The long-term goal of dry etching for our purpose is to have high etching rate, high etching selectivity to mask material, and controllable vertical profile with smooth sidewall, so non-switching (i.e. introduce SF6 and C4F8 gas into the chamber simultaneously) pseudo-Bosch recipe was developed and optimized, to replace the standard Bosch process that gives wavy and rough sidewall. Moreover, when switching between SF6/C4F8 etching and O2 cleaning, that is, adding periodic oxygen (O2) plasma cleaning step to the pseudo-Bosch etching process, the etching rate of silicon structures can be significantly improved without any adverse effect. The obtained profile of pillars is slightly positively tapered which is optimal for HAR tips.

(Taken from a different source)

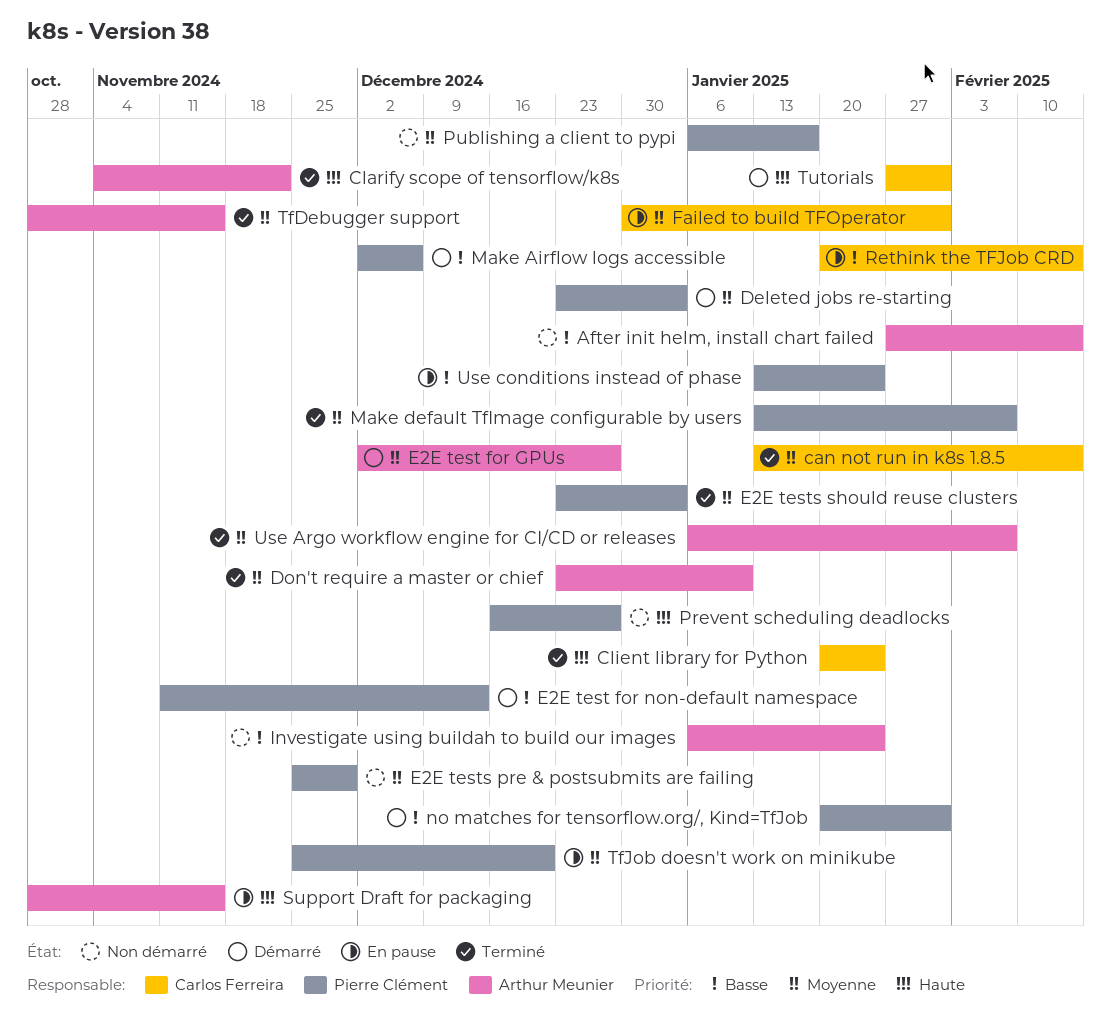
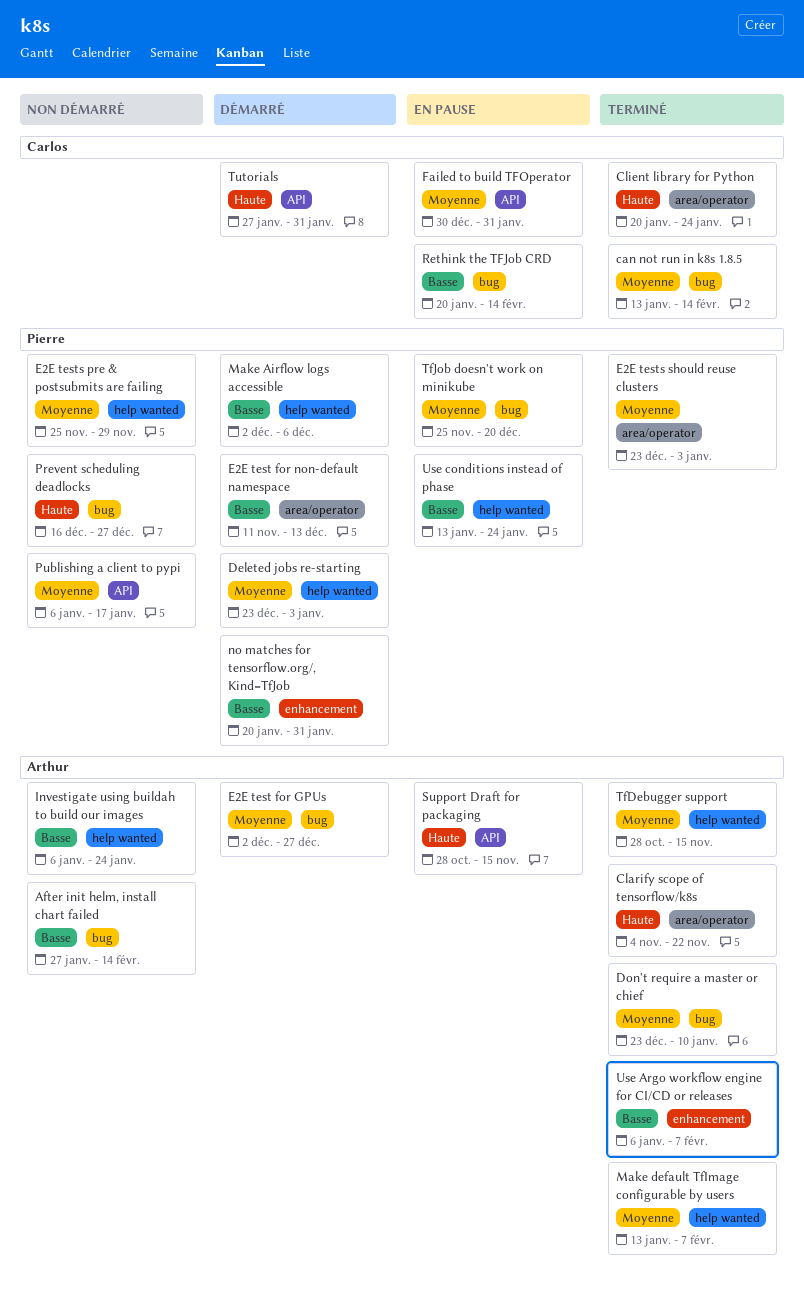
Make default TfImage configurable by users, owner: Pierre Clément -> Arthur Meunier
Use Argo workflow engine for CI/CD or releases, priority: Moyenne -> Basse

The fabrication of HAR tips is similar to that of HAR nano-pillars, and the same nano-pillars can be extended to the biomedical application of nanoneedles. As such, here we present a new method to fabricate ultra-high aspect ratio silicon nano-pillar arrays using reactive ion etching and subsequent sharpening/thinning down by wet etching, which features high viability and high throughput. The results show that the aspect ratio of the fabricated nano-pillars can be up to 125.